The White House thinks US energy companies are being abstruse in failing to respond to higher prices by increasing production. They must have advisers that understand why the sector is apparently denying itself even greater profitability, but their public comments and policies don’t reflect this.
Crude oil is in backwardation, meaning that the futures strip is downward sloping. Spot oil prices get the attention because they drive what voters pay at the pump. Production decisions are based on what produced oil and gas can be sold for over the next few years. As with almost any business, capital has to be invested up front with the expectation of a future return. If the curve was upwards sloping (contango), that would allow drillers to sell forward production at prices higher than today’s, creating the additional supply the Administration wants. It’s been in backwardation for the past year, and Russia’s invasion exacerbated this – meaning the effect on prices was more pronounced on the front month futures that impact gasoline prices than it was on the rest of the strip which drives investment decisions.

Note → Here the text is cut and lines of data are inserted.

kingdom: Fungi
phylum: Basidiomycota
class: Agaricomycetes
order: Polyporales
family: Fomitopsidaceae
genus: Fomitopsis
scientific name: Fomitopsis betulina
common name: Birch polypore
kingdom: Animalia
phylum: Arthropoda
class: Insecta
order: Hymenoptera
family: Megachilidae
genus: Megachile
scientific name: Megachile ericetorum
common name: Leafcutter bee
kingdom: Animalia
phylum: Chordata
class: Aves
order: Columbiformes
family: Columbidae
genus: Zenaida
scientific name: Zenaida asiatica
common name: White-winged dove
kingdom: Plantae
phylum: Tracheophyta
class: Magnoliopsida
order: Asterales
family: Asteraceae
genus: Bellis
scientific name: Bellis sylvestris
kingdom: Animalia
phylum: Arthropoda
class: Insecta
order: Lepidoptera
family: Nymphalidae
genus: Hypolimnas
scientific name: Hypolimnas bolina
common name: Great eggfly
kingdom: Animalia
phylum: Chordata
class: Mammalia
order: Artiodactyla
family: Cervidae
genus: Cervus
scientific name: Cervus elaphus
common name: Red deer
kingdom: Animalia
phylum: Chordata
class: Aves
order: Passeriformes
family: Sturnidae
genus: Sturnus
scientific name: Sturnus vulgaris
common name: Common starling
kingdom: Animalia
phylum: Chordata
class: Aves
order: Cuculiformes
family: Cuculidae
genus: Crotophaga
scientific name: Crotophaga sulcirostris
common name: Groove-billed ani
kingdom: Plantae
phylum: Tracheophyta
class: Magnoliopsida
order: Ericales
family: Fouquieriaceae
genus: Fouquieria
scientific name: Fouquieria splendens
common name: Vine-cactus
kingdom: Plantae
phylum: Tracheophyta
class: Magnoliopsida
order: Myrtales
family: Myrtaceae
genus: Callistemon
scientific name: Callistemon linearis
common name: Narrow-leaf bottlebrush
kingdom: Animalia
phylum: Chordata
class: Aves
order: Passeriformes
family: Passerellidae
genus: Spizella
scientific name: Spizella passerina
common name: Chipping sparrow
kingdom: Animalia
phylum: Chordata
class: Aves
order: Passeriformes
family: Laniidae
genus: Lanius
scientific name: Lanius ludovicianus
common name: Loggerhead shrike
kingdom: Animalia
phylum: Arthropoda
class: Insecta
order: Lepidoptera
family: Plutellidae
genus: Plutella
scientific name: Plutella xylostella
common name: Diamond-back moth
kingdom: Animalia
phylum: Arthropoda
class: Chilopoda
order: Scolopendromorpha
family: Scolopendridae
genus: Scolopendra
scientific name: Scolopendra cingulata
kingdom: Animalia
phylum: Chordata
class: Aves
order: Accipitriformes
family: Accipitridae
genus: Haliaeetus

Moreover, oil companies can’t suddenly turn on a spigot. The list of reasons why current output hasn’t responded to prices as much as it might have five years ago includes (1) financial discipline, (2) White House long term anti-fossil fuel policies, (3) ESG opposition, (4) an increasingly capricious regulatory and judicial process for proposed and completed infrastructure projects, and (5) service provider inflation.
If you assume an oil well could be brought online in a year and produce equal volumes over the next four years, forward production could be hedged at $80, versus the June futures price of $101. Although futures prices are poor predictors, an E&P company that produces without hedging is just speculating on future oil prices. Investors can do that themselves with crude futures, so there’s little value added for the E&P company to do so themselves.
The SPR release of 1 Million Barrels per Day (MMB/D) over six months is an understandable political reaction, but isn’t likely to alter prices much, because it’s temporary. At about 1% of global demand, it will reduce our SPR to 345 million barrels, 48% of capacity and the lowest since 1983. Reducing crude in storage will increase our vulnerability to supply shocks from a hurricane for example. And depending on the compatibility between the grades of crude released and domestic refining infrastructure, these extra barrels may wind up being exported.
Goldman Sachs thinks use of the SPR in this way exposes the market to greater turmoil in the event of a further supply disruption from Russia.
For energy investors, it’s probably net positive. The economics of investing in new production are modestly worse than before the announced SPR release. But it doesn’t represent new supply, and the brief drop in prices delays the demand destruction that many analysts believe is the only way to balance the market. CEOs understand that the White House’s desire to increase supply is ephemeral and related to the mid-terms. The Administration will regain its former hostility to traditional energy just as soon as they can get gasoline prices off the news headlines.
Concrete steps to streamline the regulatory process and eliminate much of the uncertainty around infrastructure projects could induce some companies to invest more in future production. This is the area to watch for signs that pragmatism is informing the government’s energy policies.